# Water pets



## Berthold (Sep 25, 2018)

My water pets in the rain. 

The tancho (with the red point) is from Hiroshima, but no more radioactive.


----------



## Linus_Cello (Sep 25, 2018)

The koi don’t destroy your water lilies?


----------



## NYEric (Sep 25, 2018)

He probably feeds them!  
Thanks for sharing.


----------



## Berthold (Sep 25, 2018)

Linus_Cello said:


> The koi don’t destroy your water lilies?



No, there is enough other stuff in the pond for them to eat. They only suck the leafs from the bottom side but don't cut them by biting. They are well educated.

They are fed by about 10% of what they need, only to keep friendship to them. They are mostly self supporters.

A lot of different fishes and other creature are living in the water inclusive a turtle from NC, Trachemys scripta scripta, which suddenly appeared about 10 years ago. I gave it asylum. 
But it bites the kois in the tail fin.


----------



## Ozpaph (Sep 26, 2018)

nice pond


----------



## Berthold (Sep 27, 2018)

Starting







Years later


----------



## NYEric (Oct 1, 2018)

Is that your personal pond!?


----------



## Berthold (Oct 1, 2018)

That is my personal red umbrella.







I cannot afford a penthouse apartment at 5. Avenue so I moved to the country side.

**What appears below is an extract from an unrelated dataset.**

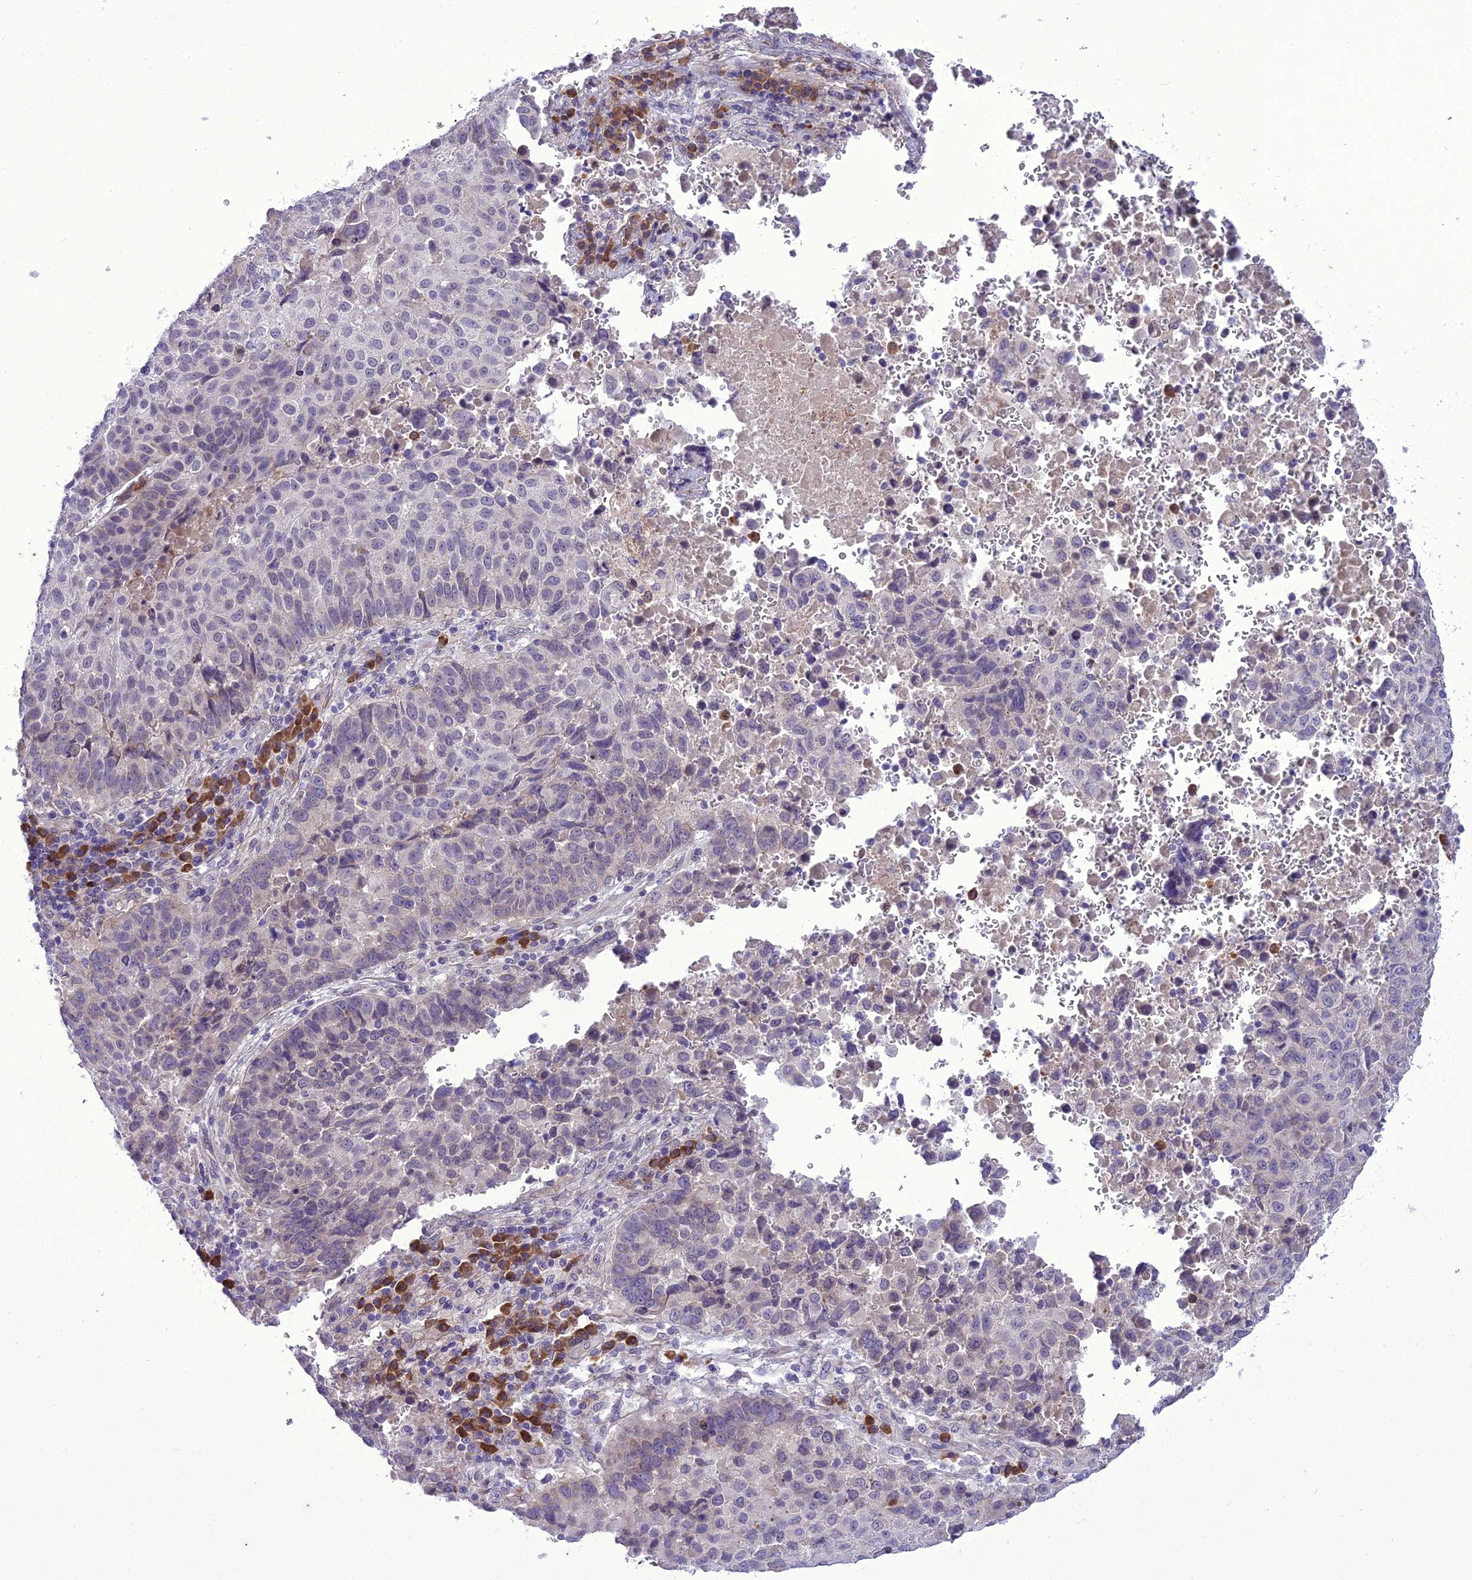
{"staining": {"intensity": "negative", "quantity": "none", "location": "none"}, "tissue": "lung cancer", "cell_type": "Tumor cells", "image_type": "cancer", "snomed": [{"axis": "morphology", "description": "Squamous cell carcinoma, NOS"}, {"axis": "topography", "description": "Lung"}], "caption": "Tumor cells show no significant protein positivity in lung cancer.", "gene": "NEURL2", "patient": {"sex": "male", "age": 73}}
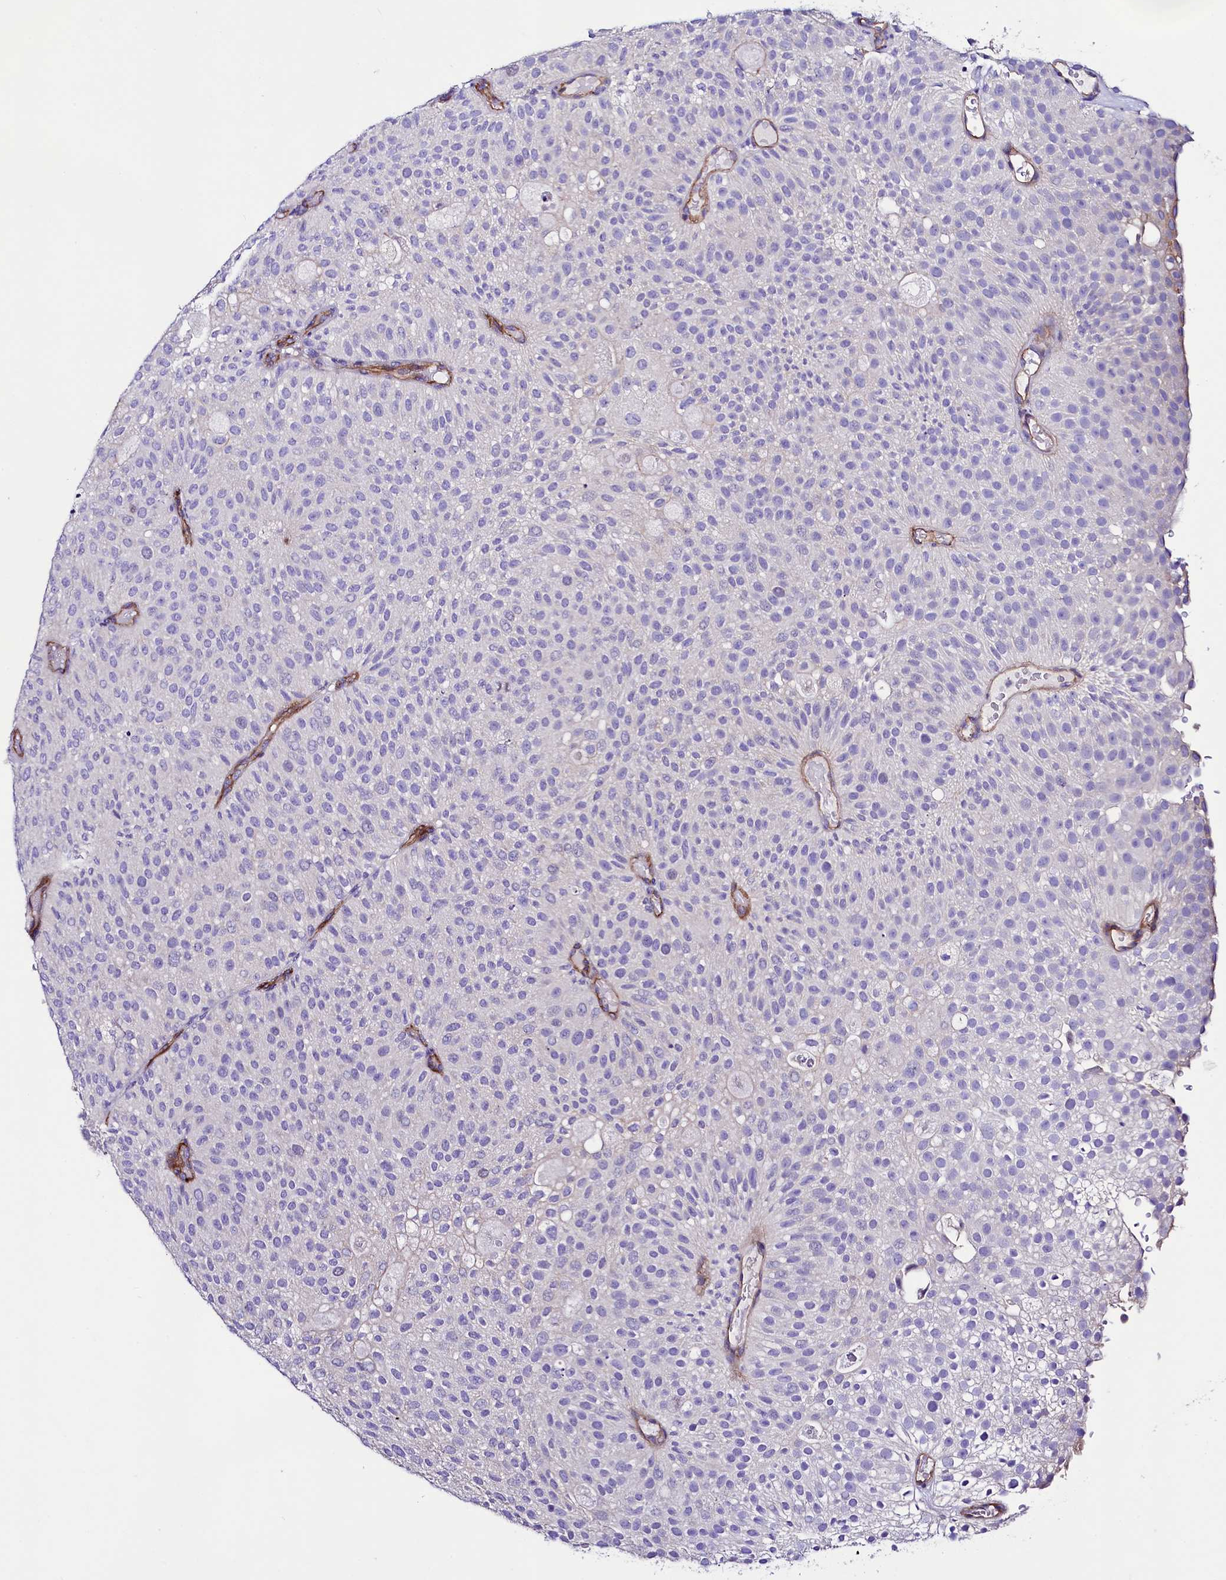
{"staining": {"intensity": "negative", "quantity": "none", "location": "none"}, "tissue": "urothelial cancer", "cell_type": "Tumor cells", "image_type": "cancer", "snomed": [{"axis": "morphology", "description": "Urothelial carcinoma, Low grade"}, {"axis": "topography", "description": "Urinary bladder"}], "caption": "There is no significant staining in tumor cells of urothelial cancer. Brightfield microscopy of immunohistochemistry stained with DAB (3,3'-diaminobenzidine) (brown) and hematoxylin (blue), captured at high magnification.", "gene": "SLF1", "patient": {"sex": "male", "age": 78}}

There is no public water supply so I have to produce drinking water by myself.

In case of fire the fire brigade needs more water to extinguish my 120 years old house than my fountain can deliver so I need a fire-fighting pond in this natural reserve area, the administration told me.
I agreed 

That is what You see.


----------



## Berthold (Oct 1, 2018)

My house before painting


----------